### Task item
From the documentation on NLP-based PII detectors, write out word for word the passage starting with "Builds an array" and going on through "to identify entities.".

=== Page extract ===

Builds an array of PIIDetector objects for use with createMasker({ extend: [...] }). These detectors use compromise's NLP engine to identify entities.

import { buildCompromiseDetectors } from '@pii-mask/nlp';

const detectors = buildCompromiseDetectors({
  confidence: 0.7,
  entities: ['Person', 'Place'],
  customLexicon: {
    'Acme Corp': 'Organization',
  },
});

Options

Option Type Default Description
confidence number 0.7 Minimum ratio of detected entity text to total text length (0–1). Higher values reduce false positives.
entities Array<'Person' | 'Place' | 'Organization'> ['Person', 'Place'] Entity types to detect
customLexicon Record<string, 'Person' | 'Place' | 'Organization'> {} Additional terms to teach compromise

Returns

PIIDetector[] — pass directly to createMasker({ extend: [...] }).

The returned detectors:

  • Do not self-register in the global registry — they are consumer-supplied extensions only
  • Use getOrCreateToken and getOrCreateLabel from @pii-mask/core for consistent tokenization
  • Support all six masking modes

buildPersonDetector(confidence?)

Builds a single person-name detector. Use this when you only need person detection without places.

import { buildPersonDetector } from '@pii-mask/nlp';

const personDetector = buildPersonDetector(0.8);

const masker = createMasker({
  mode: 'pseudonymize',
  extend: [personDetector],
});

masker.maskString('Jane Doe');
// → 'PERSON_1'

Parameters

  • confidence (optional, default: 0.7) — Minimum ratio threshold

buildPlaceDetector()

Builds a single place/location detector.

import { buildPlaceDetector } from '@pii-mask/nlp';

const placeDetector = buildPlaceDetector();

const masker = createMasker({
  mode: 'redact',
  extend: [placeDetector],
});

masker.maskString('Paris');
// → '[REDACTED]'

Detector IDs

ID Entity Description
nlp-person Person Names detected by compromise's .people()
nlp-place Place Locations detected by compromise's .places()

Custom Lexicon

Teach compromise additional terms using the customLexicon option. This uses compromise's object-style nlp.extend({ words: ... }) API.

const detectors = buildCompromiseDetectors({
  customLexicon: {
    Wakanda: 'Place',
    JARVIS: 'Person',
    'Stark Industries': 'Organization',
  },
});

Masking Modes

All NLP detectors support every masking mode:

Mode Person output Place output
mask J*** (first char + asterisks) P***** (first char + asterisks)
redact [REDACTED] [REDACTED]
pseudonymize PERSON_1 PLACE_1
anonymize PERSON_1 PLACE_1
tokenize <<PII_a1b2c3d4>> <<PII_e5f6a7b8>>
substitute Random full name via faker Random city name via faker

Combining with Core Detectors

NLP detectors complement — not replace — core detectors. Use both together:

import { createMasker } from '@pii-mask/core';
import { buildCompromiseDetectors } from '@pii-mask/nlp';

const masker = createMasker({
  mode: 'redact',
  extend: buildCompromiseDetectors(),
});

// Core detectors catch structured PII (emails, SSNs, etc.)
// NLP detectors catch names and places in freeform text
const { result } = masker.maskObject({
  email: 'john@example.com', // caught by core 'email' detector
  notes: 'Spoke with Jane Doe', // caught by NLP 'nlp-person' detector
});

Important Notes

  • Never import @pii-mask/nlp from core, cli, or react. NLP is always a consumer-supplied peer, never a dependency of other packages.
  • Token generation uses generateToken, getOrCreateToken, and getOrCreateLabel from @pii-mask/core — never local reimplementations.
  • The compromise library adds ~200KB to your bundle. Only install this package if you need NLP-based detection.

License

MIT

=== Material supplied ===

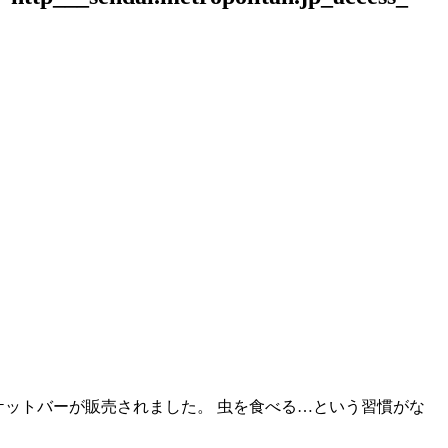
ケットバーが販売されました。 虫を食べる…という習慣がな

===
=== Material supplied ===

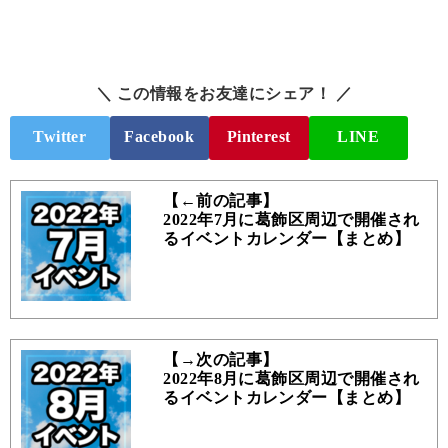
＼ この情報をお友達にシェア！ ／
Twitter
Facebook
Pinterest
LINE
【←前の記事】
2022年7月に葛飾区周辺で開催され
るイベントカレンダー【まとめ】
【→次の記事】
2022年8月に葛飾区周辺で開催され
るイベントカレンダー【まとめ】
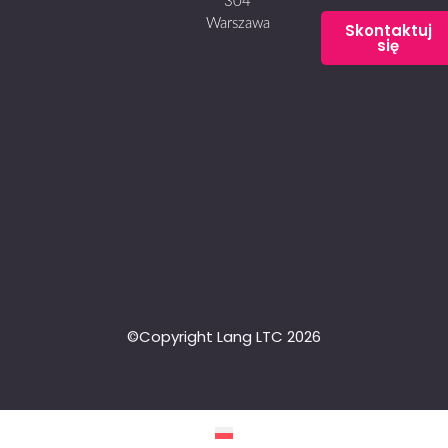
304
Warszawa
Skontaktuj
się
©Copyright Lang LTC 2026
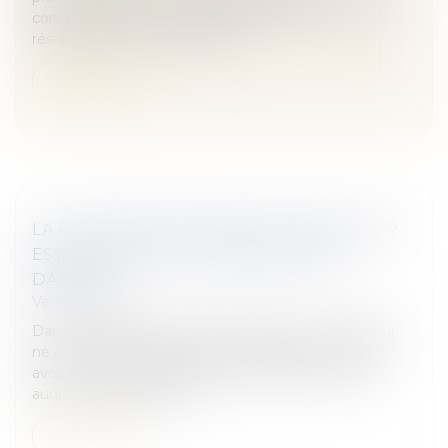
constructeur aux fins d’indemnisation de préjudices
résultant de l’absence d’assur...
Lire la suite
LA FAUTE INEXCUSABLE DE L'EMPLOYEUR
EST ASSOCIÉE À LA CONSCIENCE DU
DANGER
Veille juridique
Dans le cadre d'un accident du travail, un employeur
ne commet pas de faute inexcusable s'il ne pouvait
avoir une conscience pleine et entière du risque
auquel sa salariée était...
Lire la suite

===
=== Material supplied ===

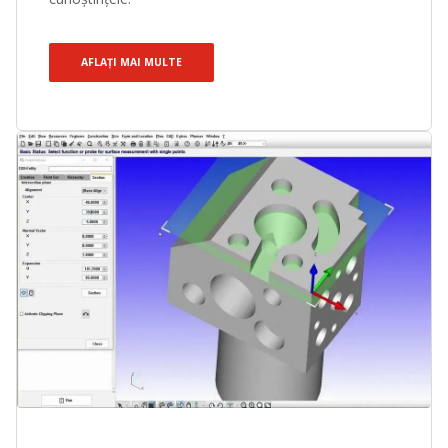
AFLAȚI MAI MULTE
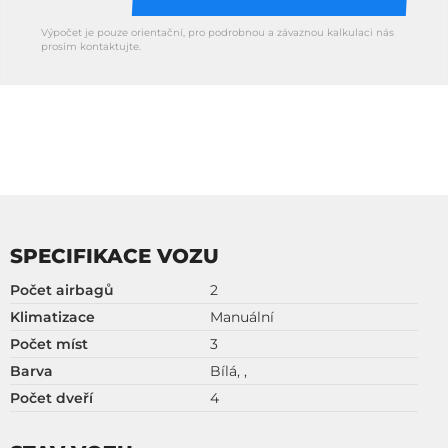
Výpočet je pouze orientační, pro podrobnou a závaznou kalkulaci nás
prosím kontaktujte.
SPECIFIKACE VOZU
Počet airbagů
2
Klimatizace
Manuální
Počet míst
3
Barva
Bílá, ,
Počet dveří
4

===

### Reply
Builds an array of PIIDetector objects for use with createMasker({ extend: [...] }). These detectors use compromise's NLP engine to identify entities.